One more victory would guarantee a ticket out of the Eastern bubble, with both conference finals scheduled to be played under the western bubble in Edmonton. So there will be bus rides and a flight if the Islanders can close out the Flyers, though it is possible the Eastern finals will commence in Toronto before the cross-country trek, with the Lightning having received their invite to the final four by eliminating Boston in five on Monday.

(The NHL has wanted to accelerate the schedule to limit the amount of time in the bubble as much as possible. The less time, the less time for something to go wrong throughout an event in which essentially everything has gone right. That’s why the league might start the Eastern finals before the Western semis conclude. Vegas was up on Vancouver 3-1 with Game 5 set for Tuesday, while Dallas held a 3-2 lead on Colorado before Game 6 on Wednesday.)

Of course, there will also be bus rides and flights if the Islanders conspire to lose three straight to Philadelphia, but those roads will lead to home. Players have been away from their homes and their families for more than five weeks, they are itching to get back, but that can wait for, oh, nine more victories.

“All of us here miss our families, our kids, our wives at home, our support systems at home, our moms and dads,” said Lee, whose wife, Grace, gave birth to the couple’s first child, a girl named Ruby, in March. “Everyone has been so strong for us, taking care of all the little things, day-to-day.

Anders Lee and the Islanders are one win away from the Eastern Conference Final.
Anders Lee and the Islanders are one win away from the Eastern Conference Final.NHLI via Getty Images

“They give us the opportunity to be here in the bubble, chasing our dreams down and kind of managing everything from the kids to the house to all those things. Our support system has been phenomenal. I know as a group that we can’t thank them enough for that.

“We’re doing our best here to make our time away from our families worth it.”

It is impossible to measure the impact of the bubble on the outcomes of games or the tournament. Of the 17 series that have been completed, including the eight qualifying-round matchups, only four teams won a game while facing elimination, and none more than one. Only one series has gone the distance. That was the best-of-five qualifier in which Columbus took out Toronto. Perhaps the strain became more than the trailing teams could bear, just like it became too much for Johnny Ringo when Doc Holliday showed up at that crossing.

“There is more of a mental strain in the bubble than normal,” Barry Trotz said. “It’s not normal. It’s not normal. It’s the reality of 2020 and I think we’ve accepted that. So I think we’re OK with it. We just focus on one game. Every round, we’ve just focused on the next game.”

Ah, the games. Those, Trotz indicated, most certainly have been impacted by the atmosphere, or lack thereof, in which the matches have been played.

“It’s very quiet. Very quiet,” the coach said. “Home-ice advantage is just the last change right now. It’s not … some rinks are a little more intimidating, ours [at the Coliseum] being one of them.

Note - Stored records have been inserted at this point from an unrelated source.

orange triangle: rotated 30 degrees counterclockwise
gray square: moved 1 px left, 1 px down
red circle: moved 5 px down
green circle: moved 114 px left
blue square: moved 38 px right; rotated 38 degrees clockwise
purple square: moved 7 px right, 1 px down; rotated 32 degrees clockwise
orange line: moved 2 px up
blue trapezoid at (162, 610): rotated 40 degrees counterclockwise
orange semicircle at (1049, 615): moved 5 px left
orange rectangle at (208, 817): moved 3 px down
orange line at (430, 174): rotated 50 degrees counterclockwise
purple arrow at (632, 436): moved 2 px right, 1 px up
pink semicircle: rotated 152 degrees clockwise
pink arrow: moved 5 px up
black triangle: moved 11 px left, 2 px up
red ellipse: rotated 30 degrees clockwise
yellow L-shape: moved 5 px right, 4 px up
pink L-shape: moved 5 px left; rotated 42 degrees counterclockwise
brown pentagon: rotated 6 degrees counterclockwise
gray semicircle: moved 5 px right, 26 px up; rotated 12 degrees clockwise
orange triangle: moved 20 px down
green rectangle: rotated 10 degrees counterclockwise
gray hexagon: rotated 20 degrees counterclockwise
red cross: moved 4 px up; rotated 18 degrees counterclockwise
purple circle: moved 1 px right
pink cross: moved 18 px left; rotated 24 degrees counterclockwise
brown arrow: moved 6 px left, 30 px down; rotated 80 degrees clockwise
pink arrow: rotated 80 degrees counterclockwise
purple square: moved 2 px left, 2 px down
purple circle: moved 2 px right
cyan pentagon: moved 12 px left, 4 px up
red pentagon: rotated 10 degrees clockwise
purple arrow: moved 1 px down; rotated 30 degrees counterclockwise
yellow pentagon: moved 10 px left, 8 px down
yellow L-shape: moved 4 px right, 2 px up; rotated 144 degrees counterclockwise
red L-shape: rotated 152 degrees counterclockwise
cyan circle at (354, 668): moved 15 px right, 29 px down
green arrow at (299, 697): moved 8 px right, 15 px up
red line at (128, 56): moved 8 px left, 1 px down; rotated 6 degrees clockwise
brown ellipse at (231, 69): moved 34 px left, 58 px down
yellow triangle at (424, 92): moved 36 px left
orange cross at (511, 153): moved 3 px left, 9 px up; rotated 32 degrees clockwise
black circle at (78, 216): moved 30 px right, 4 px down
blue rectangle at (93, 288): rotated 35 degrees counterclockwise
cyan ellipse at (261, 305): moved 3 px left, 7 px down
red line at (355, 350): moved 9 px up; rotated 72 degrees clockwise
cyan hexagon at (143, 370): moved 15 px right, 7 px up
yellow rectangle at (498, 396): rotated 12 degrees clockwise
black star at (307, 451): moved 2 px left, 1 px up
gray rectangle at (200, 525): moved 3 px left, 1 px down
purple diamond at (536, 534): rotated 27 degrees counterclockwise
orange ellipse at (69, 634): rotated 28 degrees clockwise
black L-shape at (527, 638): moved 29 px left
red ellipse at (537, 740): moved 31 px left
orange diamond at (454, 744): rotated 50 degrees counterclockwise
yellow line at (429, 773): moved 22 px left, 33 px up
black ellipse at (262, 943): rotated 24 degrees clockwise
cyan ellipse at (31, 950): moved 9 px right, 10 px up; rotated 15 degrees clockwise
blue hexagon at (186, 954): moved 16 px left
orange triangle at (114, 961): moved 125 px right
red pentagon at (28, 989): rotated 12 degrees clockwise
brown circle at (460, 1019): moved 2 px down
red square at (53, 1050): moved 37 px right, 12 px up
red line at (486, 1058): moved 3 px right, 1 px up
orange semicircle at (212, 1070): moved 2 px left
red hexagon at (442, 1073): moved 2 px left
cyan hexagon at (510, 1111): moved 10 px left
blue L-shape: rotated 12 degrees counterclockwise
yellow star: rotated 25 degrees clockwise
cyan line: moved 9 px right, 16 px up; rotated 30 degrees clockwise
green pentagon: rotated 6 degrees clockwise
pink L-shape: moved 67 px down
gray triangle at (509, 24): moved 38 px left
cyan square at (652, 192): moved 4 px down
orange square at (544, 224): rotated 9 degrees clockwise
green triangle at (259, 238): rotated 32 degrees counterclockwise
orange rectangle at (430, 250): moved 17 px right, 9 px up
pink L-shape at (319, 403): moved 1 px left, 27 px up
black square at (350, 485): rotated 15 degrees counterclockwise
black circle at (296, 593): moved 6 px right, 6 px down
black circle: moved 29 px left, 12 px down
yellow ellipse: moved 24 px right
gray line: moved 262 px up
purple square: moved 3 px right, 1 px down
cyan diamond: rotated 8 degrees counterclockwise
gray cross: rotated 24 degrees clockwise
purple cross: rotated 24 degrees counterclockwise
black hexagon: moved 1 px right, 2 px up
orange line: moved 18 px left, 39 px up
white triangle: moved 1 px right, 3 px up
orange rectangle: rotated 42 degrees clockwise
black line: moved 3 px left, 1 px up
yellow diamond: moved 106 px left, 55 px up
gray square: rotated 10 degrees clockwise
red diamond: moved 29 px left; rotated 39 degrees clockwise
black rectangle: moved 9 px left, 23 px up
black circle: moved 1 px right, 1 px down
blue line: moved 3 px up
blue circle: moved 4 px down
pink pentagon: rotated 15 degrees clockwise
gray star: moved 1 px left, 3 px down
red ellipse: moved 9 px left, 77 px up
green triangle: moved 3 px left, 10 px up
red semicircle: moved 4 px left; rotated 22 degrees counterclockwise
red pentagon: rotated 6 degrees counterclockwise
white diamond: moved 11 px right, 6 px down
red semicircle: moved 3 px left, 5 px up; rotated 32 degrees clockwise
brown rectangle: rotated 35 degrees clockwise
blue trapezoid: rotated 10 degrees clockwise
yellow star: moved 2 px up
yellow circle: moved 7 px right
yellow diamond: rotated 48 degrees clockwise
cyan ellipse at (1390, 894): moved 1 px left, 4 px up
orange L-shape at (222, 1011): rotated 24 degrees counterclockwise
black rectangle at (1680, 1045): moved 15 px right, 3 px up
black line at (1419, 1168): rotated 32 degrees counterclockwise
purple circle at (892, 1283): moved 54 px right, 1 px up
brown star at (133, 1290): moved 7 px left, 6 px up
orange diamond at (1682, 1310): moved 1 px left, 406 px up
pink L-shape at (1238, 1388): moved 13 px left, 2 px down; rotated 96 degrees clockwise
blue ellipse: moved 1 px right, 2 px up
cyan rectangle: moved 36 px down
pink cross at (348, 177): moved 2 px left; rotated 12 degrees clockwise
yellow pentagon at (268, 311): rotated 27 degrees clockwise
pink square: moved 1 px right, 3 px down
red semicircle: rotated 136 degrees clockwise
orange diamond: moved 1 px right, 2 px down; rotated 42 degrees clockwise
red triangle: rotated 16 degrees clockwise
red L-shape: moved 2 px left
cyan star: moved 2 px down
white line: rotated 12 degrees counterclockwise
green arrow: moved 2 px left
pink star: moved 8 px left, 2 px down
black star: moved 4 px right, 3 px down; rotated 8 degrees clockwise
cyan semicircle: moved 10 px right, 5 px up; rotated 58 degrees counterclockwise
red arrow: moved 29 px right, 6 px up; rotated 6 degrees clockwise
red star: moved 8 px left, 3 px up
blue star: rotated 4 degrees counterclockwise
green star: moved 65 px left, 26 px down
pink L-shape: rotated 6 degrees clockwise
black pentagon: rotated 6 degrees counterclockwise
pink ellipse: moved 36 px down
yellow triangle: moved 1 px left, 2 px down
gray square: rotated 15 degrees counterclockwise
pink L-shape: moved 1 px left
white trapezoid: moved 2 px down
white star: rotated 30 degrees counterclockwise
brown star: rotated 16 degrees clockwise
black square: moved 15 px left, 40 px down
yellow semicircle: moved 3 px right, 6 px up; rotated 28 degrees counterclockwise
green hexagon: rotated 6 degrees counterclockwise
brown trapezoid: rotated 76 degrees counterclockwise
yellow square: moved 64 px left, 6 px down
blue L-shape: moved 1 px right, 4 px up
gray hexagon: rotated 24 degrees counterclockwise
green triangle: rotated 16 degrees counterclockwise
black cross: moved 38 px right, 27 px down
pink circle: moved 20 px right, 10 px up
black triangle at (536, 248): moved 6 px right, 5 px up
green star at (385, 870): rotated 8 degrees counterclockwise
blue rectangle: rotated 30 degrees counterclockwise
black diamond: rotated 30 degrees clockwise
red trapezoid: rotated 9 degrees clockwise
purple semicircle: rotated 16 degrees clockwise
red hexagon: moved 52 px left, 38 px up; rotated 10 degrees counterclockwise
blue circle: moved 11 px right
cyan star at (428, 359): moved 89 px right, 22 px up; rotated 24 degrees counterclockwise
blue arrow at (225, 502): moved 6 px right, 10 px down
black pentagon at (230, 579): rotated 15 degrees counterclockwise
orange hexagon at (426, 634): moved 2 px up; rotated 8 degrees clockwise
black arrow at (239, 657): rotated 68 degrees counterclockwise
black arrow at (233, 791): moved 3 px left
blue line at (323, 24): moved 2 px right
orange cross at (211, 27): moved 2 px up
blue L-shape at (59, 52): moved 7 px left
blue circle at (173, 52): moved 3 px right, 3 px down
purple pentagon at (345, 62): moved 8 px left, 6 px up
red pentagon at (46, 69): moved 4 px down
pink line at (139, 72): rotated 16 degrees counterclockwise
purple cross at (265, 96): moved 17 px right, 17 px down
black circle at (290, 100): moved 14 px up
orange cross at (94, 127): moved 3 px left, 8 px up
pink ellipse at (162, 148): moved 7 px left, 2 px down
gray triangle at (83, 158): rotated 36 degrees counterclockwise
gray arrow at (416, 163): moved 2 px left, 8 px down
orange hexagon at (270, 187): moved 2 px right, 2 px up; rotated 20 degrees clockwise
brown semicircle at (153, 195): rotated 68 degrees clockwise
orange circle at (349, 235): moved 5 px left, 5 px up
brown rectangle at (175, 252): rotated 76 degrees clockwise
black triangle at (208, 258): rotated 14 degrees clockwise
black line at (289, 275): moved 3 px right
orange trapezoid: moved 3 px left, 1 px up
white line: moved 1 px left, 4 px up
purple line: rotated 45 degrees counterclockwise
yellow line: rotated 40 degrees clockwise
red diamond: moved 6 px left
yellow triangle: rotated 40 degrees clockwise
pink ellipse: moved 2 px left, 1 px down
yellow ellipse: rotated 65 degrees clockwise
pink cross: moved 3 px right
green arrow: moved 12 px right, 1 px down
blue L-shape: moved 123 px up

“The momentum, you can carry it a little longer. Your momentum and all that has to come from your bench. And it’s a lot quieter. You watch it on TV and it sounds like it’s loud but it’s much quieter in the rink, actually.

“The NHL has done an excellent job and for TV, it’s outstanding,” Trotz said. “But in the rink, you think about it, there are probably 80 or 90 people in an arena that has close to 20,000 capacity, so even walking down the hallways you don’t see anybody and you feel you’re in an empty building a lot just because of the enormous size of the venue.

“So all your motivation and all your focus comes from one thing, and that’s the group that’s in that room.”